Un día, en mi afán de visitar monumentos románicos, algo que disfruto sobremanera, me adentré en la plaza porticada de un pueblo con la autocaravana. Era tarde de domingo, hacía buen tiempo y las terrazas de los bares estaban atestadas de público. Entrar en la plaza entré bien, pero para salir a través de uno de los arcos un turismo mal aparcado me impedía hacer una maniobra amplia para encarar el arco de salida que, además, tenía unos capiteles de granito salientes, afilados y cortantes como cuchillos. La maniobra por mucho que yo intenté cuadrar la autocaravana, no salía a pesar de las ayudas espontáneas de varias personas que, al unísono, lo único que conseguían era aturdirme cada vez más ante la curiosidad del público que llenaba la plaza.

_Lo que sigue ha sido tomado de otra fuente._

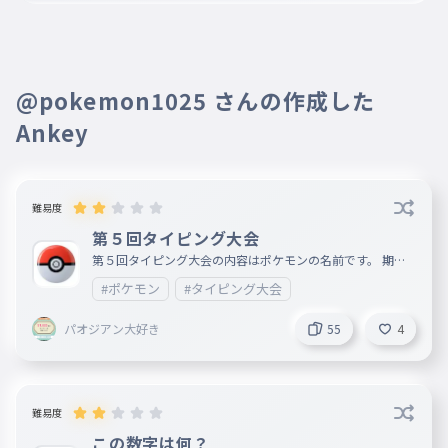
ぬ
023
ぬ
ね
024
@pokemon1025 さんの作成した
ね
Ankey
の
025
の
は
026
難易度
は
第５回タイピング大会
ひ
第５回タイピング大会の内容はポケモンの名前です。 期間
027
４月３日〜７月２日←自分の誕生日 ２回同じ名前のポケモ
ひ
#ポケモン
#タイピング大会
ンがいたらコメントで教えてください（できれば） 【参加
条件】 ピン溜めのタイピングで準上級者以上のランクを
ふ
028
取る 前回のタイピング大会で１２位以上のこと（第４回
パオジアン大好き
55
4
タイピング大会１位〜１２位に名前がある人のことです。）
ふ
ひらがなタイピングで８５０以上のスコアを取ること 一
つでも当てはまったらOKです ポケモンの名前の量は毎日増
へ
029
やそうを思います。
へ
難易度
ほ
030
この数字は何？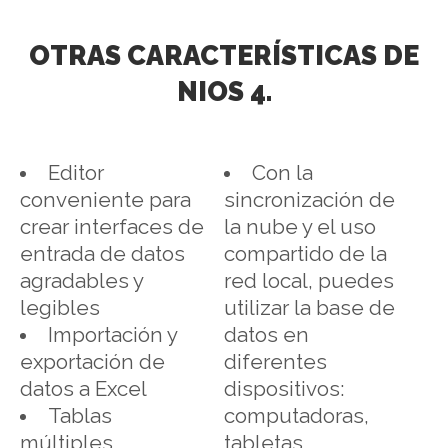
OTRAS CARACTERÍSTICAS DE
NIOS 4.
Editor
Con la
conveniente para
sincronización de
crear interfaces de
la nube y el uso
entrada de datos
compartido de la
agradables y
red local, puedes
legibles
utilizar la base de
Importación y
datos en
exportación de
diferentes
datos a Excel
dispositivos:
Tablas
computadoras,
múltiples,
tabletas,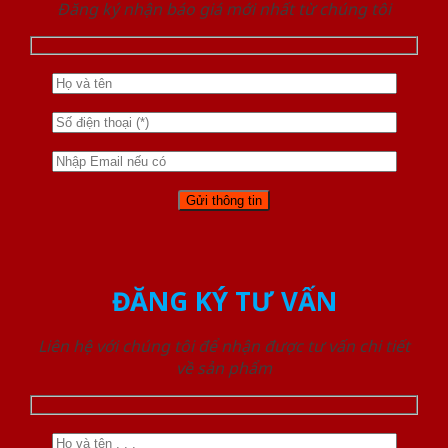
Đăng ký nhận báo giá mới nhất từ chúng tôi
ĐĂNG KÝ TƯ VẤN
Liên hệ với chúng tôi để nhận được tư vấn chi tiết
về sản phẩm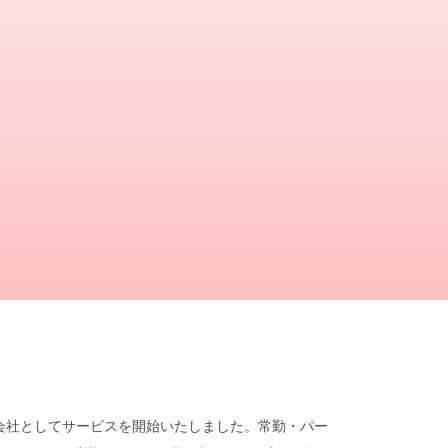
遣会社としてサービスを開始いたしました。常勤・パー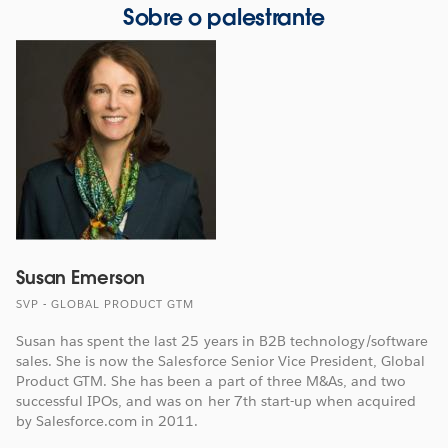
Sobre o palestrante
Susan Emerson
SVP - GLOBAL PRODUCT GTM
Susan has spent the last 25 years in B2B technology/software
sales. She is now the Salesforce Senior Vice President, Global
Product GTM. She has been a part of three M&As, and two
successful IPOs, and was on her 7th start-up when acquired
by Salesforce.com in 2011.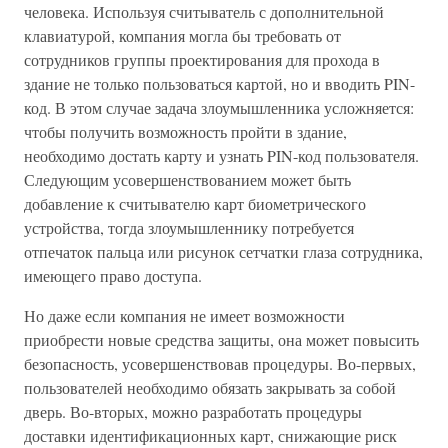
человека. Используя считыватель с дополнительной
клавиатурой, компания могла бы требовать от
сотрудников группы проектирования для прохода в
здание не только пользоваться картой, но и вводить PIN-
код. В этом случае задача злоумышленника усложняется:
чтобы получить возможность пройти в здание,
необходимо достать карту и узнать PIN-код пользователя.
Следующим усовершенствованием может быть
добавление к считывателю карт биометрического
устройства, тогда злоумышленнику потребуется
отпечаток пальца или рисунок сетчатки глаза сотрудника,
имеющего право доступа.
Но даже если компания не имеет возможности
приобрести новые средства защиты, она может повысить
безопасность, усовершенствовав процедуры. Во-первых,
пользователей необходимо обязать закрывать за собой
дверь. Во-вторых, можно разработать процедуры
доставки идентификационных карт, снижающие риск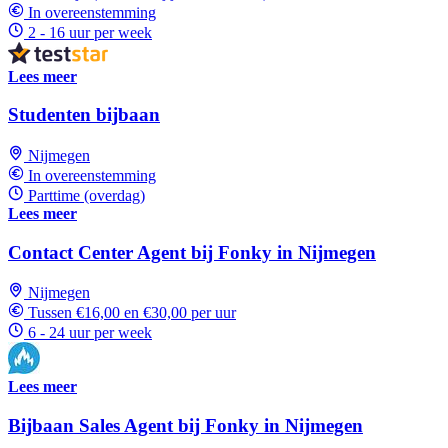
In overeenstemming
2 - 16 uur per week
Lees meer
Studenten bijbaan
Nijmegen
In overeenstemming
Parttime (overdag)
Lees meer
Contact Center Agent bij Fonky in Nijmegen
Nijmegen
Tussen €16,00 en €30,00 per uur
6 - 24 uur per week
Lees meer
Bijbaan Sales Agent bij Fonky in Nijmegen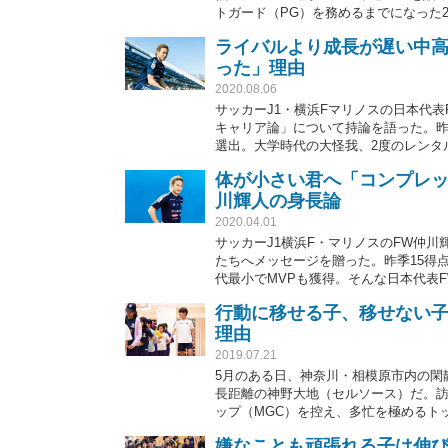
トガード（PG）を務めるまでになった2
が絶対的に優位な競技でいかにして活躍
ライバルより成長が遅い中高
THE ANSWER編集部・浜田 洋平）
った」理由
2020.08.06
サッカーJ1・横浜Fマリノスの日本代表
キャリア論」について持論を語った。昨季
選出。大学時代の大怪我、2度のレンタ
できたのか。自身の考えとともに、かつ
体が小さい君へ「コンプレック
花開かせる方法」の体験談を語った。
川輝人の身長論
2020.04.01
サッカーJ1横浜F・マリノスのFW仲川
たちへメッセージを贈った。昨季15得点
代最小でMVPも獲得。そんな日本代表
とは――。
行動に移せる子、移せない
理由
2019.07.21
5月のある日、神奈川・相模原市内の閑
長距離の神野大地（セルソース）だ。訪
ップ（MGC）を控え、多忙を極めるト
嫌なことも頑張れる子は伸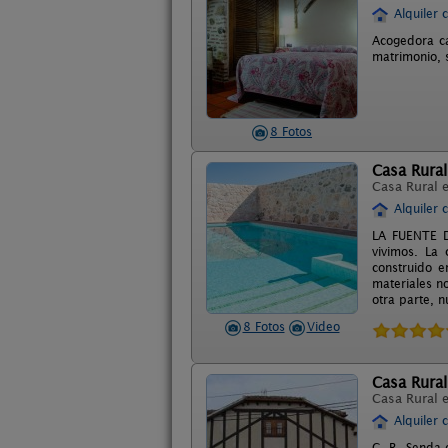
Alquiler 
Acogedora ca
matrimonio, 
8 Fotos
Casa Rural
Casa Rural 
Alquiler 
LA FUENTE D
vivimos. La 
construido e
materiales n
otra parte, 
8 Fotos
Video
Casa Rural
Casa Rural 
Alquiler 
C. R. Senda 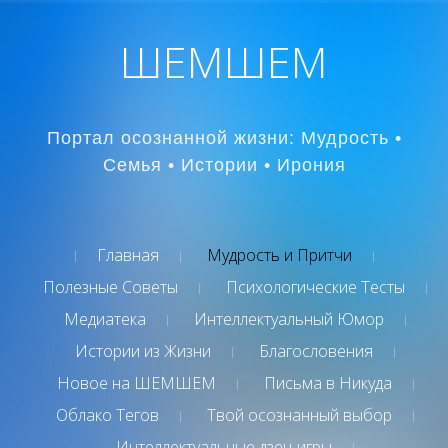
ШЕМШЕМ
Портал осознанной жизни: Мудрость •
Семья • Истории • Ирония
Главная
Мудрость и Притчи
Полезные Советы
Психологические Тесты
Медиатека
Интеллектуальный Юмор
Истории из Жизни
Благословения
Новое на ШЕМШЕМ
Письма в Никуда
Облако Тегов
Твой осознанный выбор
Интеллектуальные дзен-игры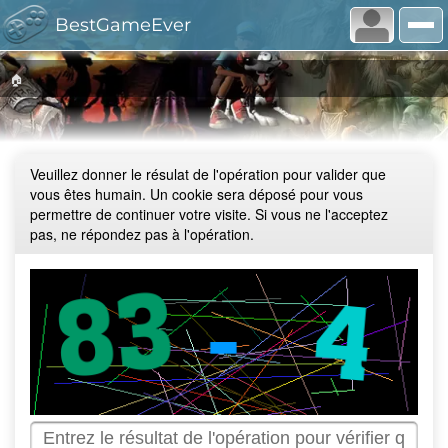
BestGameEver
🏠
Veuillez donner le résulat de l'opération pour valider que
vous êtes humain. Un cookie sera déposé pour vous
permettre de continuer votre visite. Si vous ne l'acceptez
pas, ne répondez pas à l'opération.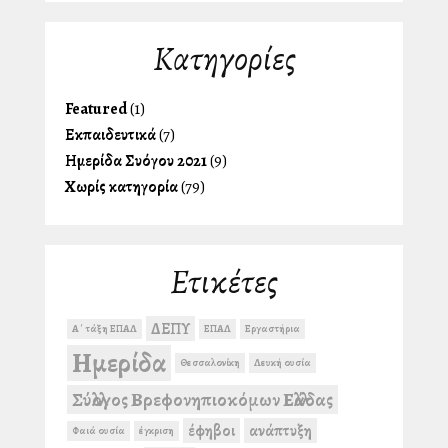
Kατηγορίες
Featured
(1)
Εκπαιδευτικά
(7)
Ημερίδα Συλλόγου 2021
(9)
Χωρίς κατηγορία
(79)
Ετικέτες
ΔΕΠΥ
Α΄ τάξη ΕΠΑΛ
ΕΠΑΛ
Εργαστήρια
Ημερίδα
Θεσσαλονίκη
Λευκή ουσία
Σύλλογος Βρεφονηπιοκόμων Ελλάδας
έφηβοι
ανάπτυξη
Φαιά ουσία
έγκριση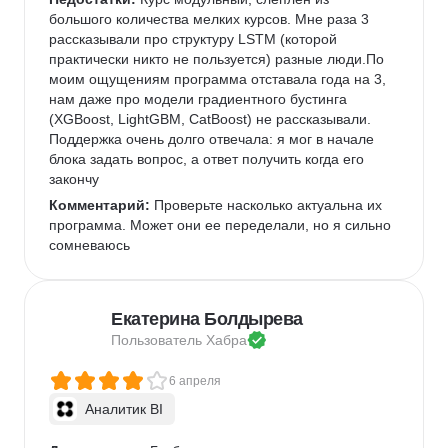
большого количества мелких курсов. Мне раза 3 
рассказывали про структуру LSTM (которой 
практически никто не пользуется) разные люди.По 
моим ощущениям программа отставала года на 3, 
нам даже про модели градиентного бустинга 
(XGBoost, LightGBM, CatBoost) не рассказывали. 
Поддержка очень долго отвечала: я мог в начале 
блока задать вопрос, а ответ получить когда его 
закончу
Комментарий:
 Проверьте насколько актуальна их 
программа. Может они ее переделали, но я сильно 
сомневаюсь
Екатерина Болдырева
Пользователь 
Хабра
6 апреля
Аналитик BI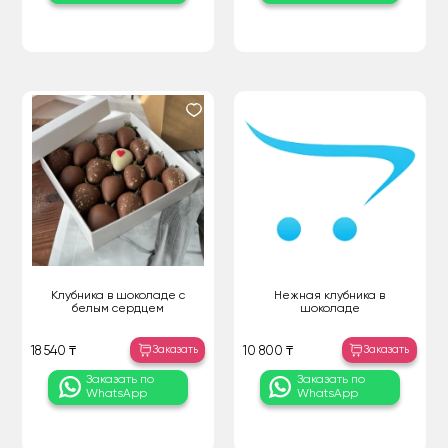
Клубника в шоколаде с
Нежная клубника в
белым сердцем
шоколаде
Заказать
Заказать
18 540 ₸
10 800 ₸
Заказать по
Заказать по
WhatsApp
WhatsApp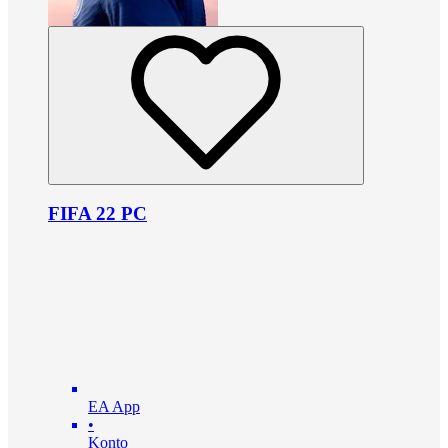
FIFA 22 PC
EA App
•
Konto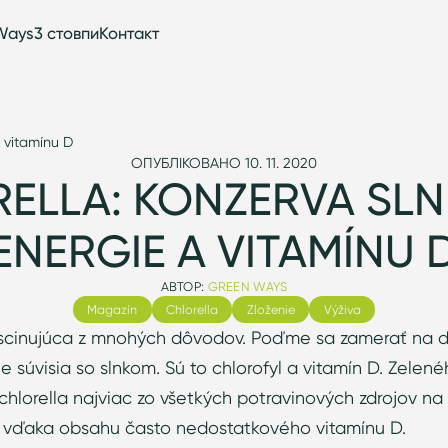
Ways
3 стовпи
Контакт
a vitamínu D
ОПУБЛІКОВАНО 10. 11. 2020
ELLA: KONZERVA SL
ENERGIE A VITAMÍNU 
АВТОР:
GREEN WAYS
Magazín
Chlorella
Zloženie
Výživa
fascinujúca z mnohých dôvodov. Poďme sa zamerať na dve
 súvisia so slnkom. Sú to chlorofyl a vitamín D. Zele
chlorella najviac zo všetkých potravinových zdrojov na
aj vďaka obsahu často nedostatkového vitamínu D.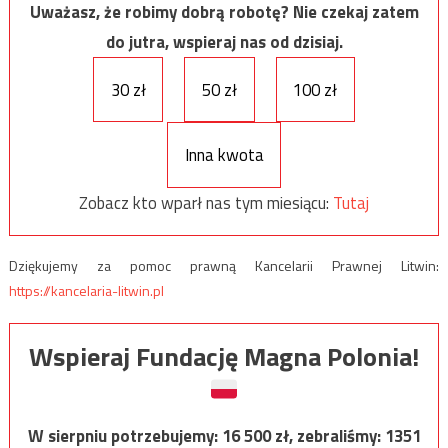
Uważasz, że robimy dobrą robotę? Nie czekaj zatem
do jutra, wspieraj nas od dzisiaj.
30 zł
50 zł
100 zł
Inna kwota
Zobacz kto wparł nas tym miesiącu:
Tutaj
Dziękujemy za pomoc prawną Kancelarii Prawnej Litwin:
https://kancelaria-litwin.pl
Wspieraj Fundację Magna Polonia!
W sierpniu potrzebujemy:
16 500
zł, zebraliśmy:
1351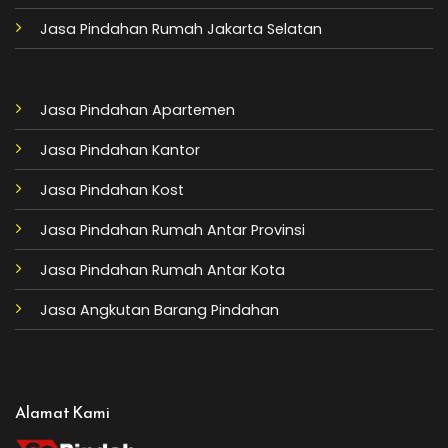
Jasa Pindahan Rumah Jakarta Selatan
Jasa Pindahan Apartemen
Jasa Pindahan Kantor
Jasa Pindahan Kost
Jasa Pindahan Rumah Antar Provinsi
Jasa Pindahan Rumah Antar Kota
Jasa Angkutan Barang Pindahan
Alamat Kami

Al final no tuve más remedio que dejarme un poco de la pintura del techo en uno de los capiteles, pero esto con ser ya bastante mortificante, no fue lo peor. Yo llevaba siempre unos adhesivos en las puertas y el capó en los que podía leerse: ESCUELA DE CONDUCCIÓN Y SEGURIDAD VIAL PACO COSTAS. Se pueden imaginar el cachondeo generalizado.